Problem description:
Within the records that follow, find every line containing the string "controller". Copy those lines.

Dataset entries:
=== Begin Enclosure ===
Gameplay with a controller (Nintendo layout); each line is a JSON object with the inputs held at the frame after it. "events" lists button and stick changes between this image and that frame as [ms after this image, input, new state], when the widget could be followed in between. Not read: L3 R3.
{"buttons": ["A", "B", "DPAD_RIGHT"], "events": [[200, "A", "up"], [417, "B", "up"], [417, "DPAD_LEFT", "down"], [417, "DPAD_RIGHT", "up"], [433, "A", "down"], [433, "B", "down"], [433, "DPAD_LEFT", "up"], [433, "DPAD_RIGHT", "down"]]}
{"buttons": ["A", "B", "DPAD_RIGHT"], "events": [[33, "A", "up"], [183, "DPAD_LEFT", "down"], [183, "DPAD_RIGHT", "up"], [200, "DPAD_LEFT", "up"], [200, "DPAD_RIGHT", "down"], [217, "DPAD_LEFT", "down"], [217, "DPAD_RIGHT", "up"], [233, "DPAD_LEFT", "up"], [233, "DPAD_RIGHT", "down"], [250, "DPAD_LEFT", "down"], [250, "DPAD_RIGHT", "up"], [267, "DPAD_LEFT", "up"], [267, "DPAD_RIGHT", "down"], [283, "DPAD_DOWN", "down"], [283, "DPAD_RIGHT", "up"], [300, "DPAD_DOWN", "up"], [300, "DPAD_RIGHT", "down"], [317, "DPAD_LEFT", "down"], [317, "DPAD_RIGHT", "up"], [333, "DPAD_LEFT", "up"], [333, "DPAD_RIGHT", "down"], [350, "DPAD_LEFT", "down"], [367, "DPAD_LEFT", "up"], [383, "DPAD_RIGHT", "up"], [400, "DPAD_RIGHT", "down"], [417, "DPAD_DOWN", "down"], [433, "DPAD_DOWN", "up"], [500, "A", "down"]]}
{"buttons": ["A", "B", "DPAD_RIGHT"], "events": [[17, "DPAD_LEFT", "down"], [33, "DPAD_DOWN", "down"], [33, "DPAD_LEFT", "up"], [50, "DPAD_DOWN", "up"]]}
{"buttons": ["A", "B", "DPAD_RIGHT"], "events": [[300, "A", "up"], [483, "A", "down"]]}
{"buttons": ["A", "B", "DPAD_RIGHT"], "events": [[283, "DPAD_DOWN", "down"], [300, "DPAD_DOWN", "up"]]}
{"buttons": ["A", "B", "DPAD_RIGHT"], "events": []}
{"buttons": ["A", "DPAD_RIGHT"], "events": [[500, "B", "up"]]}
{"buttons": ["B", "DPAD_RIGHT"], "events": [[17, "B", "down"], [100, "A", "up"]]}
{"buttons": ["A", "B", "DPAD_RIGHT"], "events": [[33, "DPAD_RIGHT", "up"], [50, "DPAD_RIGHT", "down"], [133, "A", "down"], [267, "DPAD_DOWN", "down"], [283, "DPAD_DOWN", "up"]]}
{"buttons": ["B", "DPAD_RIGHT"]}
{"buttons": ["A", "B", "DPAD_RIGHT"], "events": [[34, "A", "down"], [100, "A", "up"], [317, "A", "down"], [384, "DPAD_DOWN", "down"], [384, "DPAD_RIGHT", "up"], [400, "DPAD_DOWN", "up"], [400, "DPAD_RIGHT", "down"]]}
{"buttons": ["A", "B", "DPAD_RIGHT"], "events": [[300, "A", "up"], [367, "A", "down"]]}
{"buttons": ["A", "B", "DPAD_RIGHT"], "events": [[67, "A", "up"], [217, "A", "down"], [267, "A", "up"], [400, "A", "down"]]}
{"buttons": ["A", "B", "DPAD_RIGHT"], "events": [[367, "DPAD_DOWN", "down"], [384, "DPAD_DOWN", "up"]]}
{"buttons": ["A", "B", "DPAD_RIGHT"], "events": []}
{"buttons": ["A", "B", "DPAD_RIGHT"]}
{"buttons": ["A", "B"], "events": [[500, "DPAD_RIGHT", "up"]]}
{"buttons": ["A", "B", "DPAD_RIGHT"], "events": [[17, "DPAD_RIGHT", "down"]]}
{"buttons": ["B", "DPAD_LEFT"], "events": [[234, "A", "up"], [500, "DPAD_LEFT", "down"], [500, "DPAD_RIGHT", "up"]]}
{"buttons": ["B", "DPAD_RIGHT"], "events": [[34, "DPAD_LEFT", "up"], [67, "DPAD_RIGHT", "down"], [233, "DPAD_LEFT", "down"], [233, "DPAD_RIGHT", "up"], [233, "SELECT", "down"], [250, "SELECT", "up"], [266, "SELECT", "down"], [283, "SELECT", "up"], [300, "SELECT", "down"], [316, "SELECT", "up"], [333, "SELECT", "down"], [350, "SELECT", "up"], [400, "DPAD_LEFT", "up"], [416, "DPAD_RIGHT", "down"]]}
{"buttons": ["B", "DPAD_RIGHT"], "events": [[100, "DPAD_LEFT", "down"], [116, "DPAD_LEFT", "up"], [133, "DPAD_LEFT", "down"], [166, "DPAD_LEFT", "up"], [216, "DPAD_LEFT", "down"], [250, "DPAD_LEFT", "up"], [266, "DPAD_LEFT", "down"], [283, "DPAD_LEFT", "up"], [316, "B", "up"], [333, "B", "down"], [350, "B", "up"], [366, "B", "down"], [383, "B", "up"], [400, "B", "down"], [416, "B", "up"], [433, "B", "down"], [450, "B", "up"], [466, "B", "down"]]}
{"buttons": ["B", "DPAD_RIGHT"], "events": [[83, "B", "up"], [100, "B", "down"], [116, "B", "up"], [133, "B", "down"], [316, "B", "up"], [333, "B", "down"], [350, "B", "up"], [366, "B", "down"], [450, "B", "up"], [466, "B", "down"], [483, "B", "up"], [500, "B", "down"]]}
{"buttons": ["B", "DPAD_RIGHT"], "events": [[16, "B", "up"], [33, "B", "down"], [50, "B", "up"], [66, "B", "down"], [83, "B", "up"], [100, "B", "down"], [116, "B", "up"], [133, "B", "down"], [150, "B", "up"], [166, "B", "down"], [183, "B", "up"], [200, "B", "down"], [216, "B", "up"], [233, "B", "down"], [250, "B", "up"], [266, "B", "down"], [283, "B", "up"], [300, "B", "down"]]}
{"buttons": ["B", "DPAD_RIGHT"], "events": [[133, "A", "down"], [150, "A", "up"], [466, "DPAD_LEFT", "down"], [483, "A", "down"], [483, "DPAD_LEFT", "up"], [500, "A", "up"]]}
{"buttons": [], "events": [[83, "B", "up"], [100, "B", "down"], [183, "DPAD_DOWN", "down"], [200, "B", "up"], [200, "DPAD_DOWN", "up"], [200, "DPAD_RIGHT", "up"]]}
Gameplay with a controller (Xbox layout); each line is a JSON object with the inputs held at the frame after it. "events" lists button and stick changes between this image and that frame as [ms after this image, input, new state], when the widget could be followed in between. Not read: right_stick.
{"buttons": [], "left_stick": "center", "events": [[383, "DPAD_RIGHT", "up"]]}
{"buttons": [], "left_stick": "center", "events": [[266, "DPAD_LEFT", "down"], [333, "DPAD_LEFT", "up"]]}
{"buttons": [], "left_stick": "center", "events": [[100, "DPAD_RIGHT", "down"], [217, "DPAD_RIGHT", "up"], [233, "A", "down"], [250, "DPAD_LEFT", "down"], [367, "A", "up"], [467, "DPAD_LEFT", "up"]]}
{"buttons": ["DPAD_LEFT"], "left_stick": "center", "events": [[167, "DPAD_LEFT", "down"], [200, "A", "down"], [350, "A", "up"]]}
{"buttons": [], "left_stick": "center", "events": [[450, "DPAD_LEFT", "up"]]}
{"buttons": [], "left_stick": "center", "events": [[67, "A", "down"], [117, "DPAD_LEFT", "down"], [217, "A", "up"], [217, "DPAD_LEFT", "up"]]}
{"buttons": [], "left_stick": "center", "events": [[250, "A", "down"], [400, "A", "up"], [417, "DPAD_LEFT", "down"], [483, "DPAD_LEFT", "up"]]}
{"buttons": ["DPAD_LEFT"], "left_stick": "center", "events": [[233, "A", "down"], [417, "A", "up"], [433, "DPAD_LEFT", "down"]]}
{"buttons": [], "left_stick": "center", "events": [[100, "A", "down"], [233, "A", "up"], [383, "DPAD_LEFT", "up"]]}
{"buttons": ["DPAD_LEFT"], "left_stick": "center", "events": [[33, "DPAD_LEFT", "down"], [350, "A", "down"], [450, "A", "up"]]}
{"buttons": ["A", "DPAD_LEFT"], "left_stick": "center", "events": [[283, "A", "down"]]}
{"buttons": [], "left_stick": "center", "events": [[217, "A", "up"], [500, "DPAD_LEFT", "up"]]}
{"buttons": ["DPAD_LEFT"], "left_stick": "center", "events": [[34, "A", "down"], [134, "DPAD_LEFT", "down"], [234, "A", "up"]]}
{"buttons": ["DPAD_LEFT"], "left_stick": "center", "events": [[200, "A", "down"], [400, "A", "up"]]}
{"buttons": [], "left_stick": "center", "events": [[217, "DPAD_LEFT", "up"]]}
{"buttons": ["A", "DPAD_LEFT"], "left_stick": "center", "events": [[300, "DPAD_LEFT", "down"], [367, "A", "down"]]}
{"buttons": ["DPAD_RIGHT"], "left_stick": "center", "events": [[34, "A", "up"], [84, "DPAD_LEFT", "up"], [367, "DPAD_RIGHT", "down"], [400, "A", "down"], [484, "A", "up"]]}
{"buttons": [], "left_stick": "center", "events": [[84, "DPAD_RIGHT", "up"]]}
=== End Enclosure ===
Solution to this exercise:
Gameplay with a controller (Nintendo layout); each line is a JSON object with the inputs held at the frame after it. "events" lists button and stick changes between this image and that frame as [ms after this image, input, new state], when the widget could be followed in between. Not read: L3 R3.
Gameplay with a controller (Xbox layout); each line is a JSON object with the inputs held at the frame after it. "events" lists button and stick changes between this image and that frame as [ms after this image, input, new state], when the widget could be followed in between. Not read: right_stick.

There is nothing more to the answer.